Une résilience accrue aux changements climatiques

L’ancienneté d’une forêt lui procure une résilience accrue face aux changements climatiques.

Cette particularité résulte notamment des quatre caractéristiques suivantes :

  • Les forêts anciennes comportent en moyenne un nombre significativement accru d’essences forestières par unité de surface, comparativement aux boisements récents. Dès lors, si une des essences forestières y dépérit temporairement, les autres sont là pour maintenir l’ambiance forestière (ombrage, humidité du sol et de l’air) jusqu’au rétablissement d’une canopée continue.
  • L’enracinement des arbres en forêt ancienne résulte d’explorations racinaires du sous-sol durant plusieurs siècles, même dans d’anciens taillis. Beaucoup plus profond qu’en boisement récent, il permet aux arbres d’accéder à davantage de ressources phréatiques et expose moins les radicelles aux épisodes de sécheresse.
  • Le sous-sol des forêts anciennes présente une macroporosité accrue, en raison de cette activité racinaire profonde pluriséculaire. Il en découle une meilleure capacité de stockage de l’eau dans le sous-sol.
  • Le sol des forêts anciennes présente une abondance plus élevée de champignons mycorhiziens10. Ces liens symbiotiques renforcés améliorent l’approvisionnement des plantes en nutriments tels que l’eau, le phosphore, le soufre, l’azote et les micronutriments du sol. Il en résulte une plus grande résilience face aux changements environnementaux.

Préservation des sols

La continuité temporelle de la couverture forestière implique une caractéristique très importante des forêts anciennes qui est la préservation de la structure et de la qualité de ses sols.

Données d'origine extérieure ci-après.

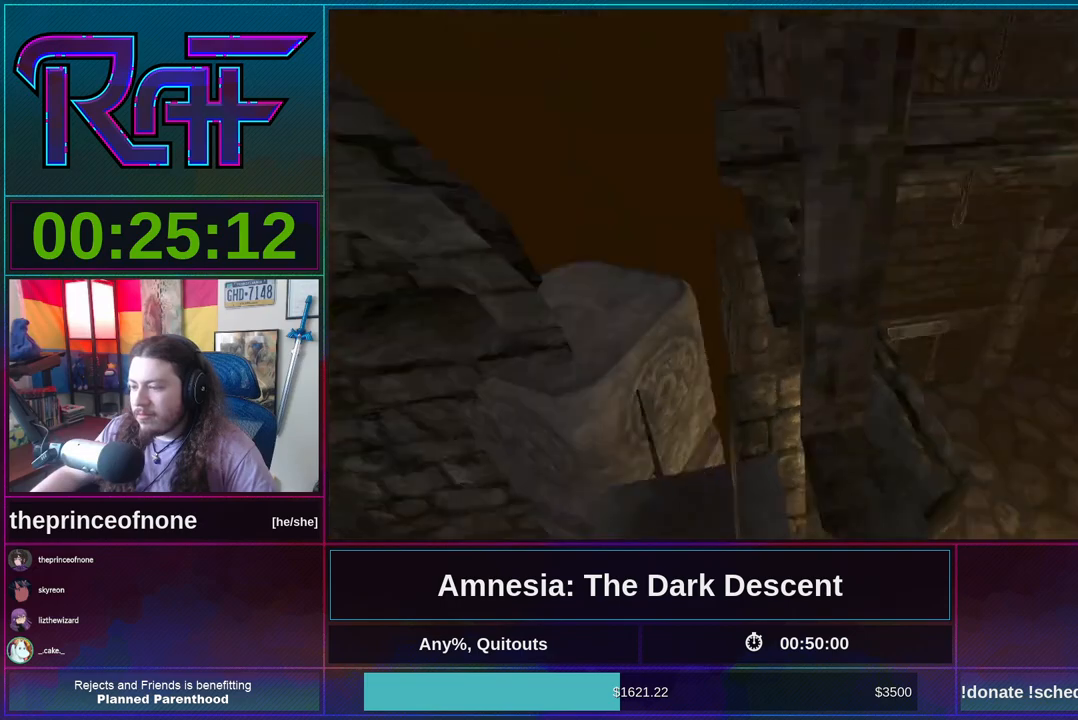
{"keys": ["d", "shift", "w"], "mouse": [], "events": [[50, "shift", "down"], [133, "d", "down"], [267, "d", "up"], [500, "d", "down"]]}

Leurs sols n’ont généralement pas ou peu été altérés : ils n’ont pas subi de labour profond, ni été fertilisés ou amendés, ou subis de modifications physico-chimiques à cause de l’accumulation d’aiguilles de résineux.

Un sol défriché pour des activités agricoles aura une structure et une composition chimique différentes. En forêt ancienne, le sol présentera beaucoup de matière organique, alors qu’un sol qui a été cultivé à un moment donné sera plus pauvre en carbone et plus riche en phosphore. Par exemple, même après deux millénaires, les concentrations en phosphore restent toujours plus élevées dans les sols de forêts qui ont recolonisé d’anciens champs cultivés à l’époque romaine !

L’enrésinement des forêts feuillues effectué en masse dès le XIXème siècle a des conséquences importantes : le manque de lumière au sol, les travaux préparatoires (dont le drainage et depuis plus récemment le gyrobroyage) ainsi que l’accumulation des aiguilles dans la litière affectent profondément la faune et la flore (dont les géophytes).

Les conséquences de l’interruption de la couverture forestière sur la biodiversité et le sol peuvent donc persister très longtemps (durant des centaines voire quelques milliers d’années) après le retour de l’état forestier. Dès lors, le déboisement d’une forêt feuillue ancienne constitue une perte irréversible, et donc non compensable.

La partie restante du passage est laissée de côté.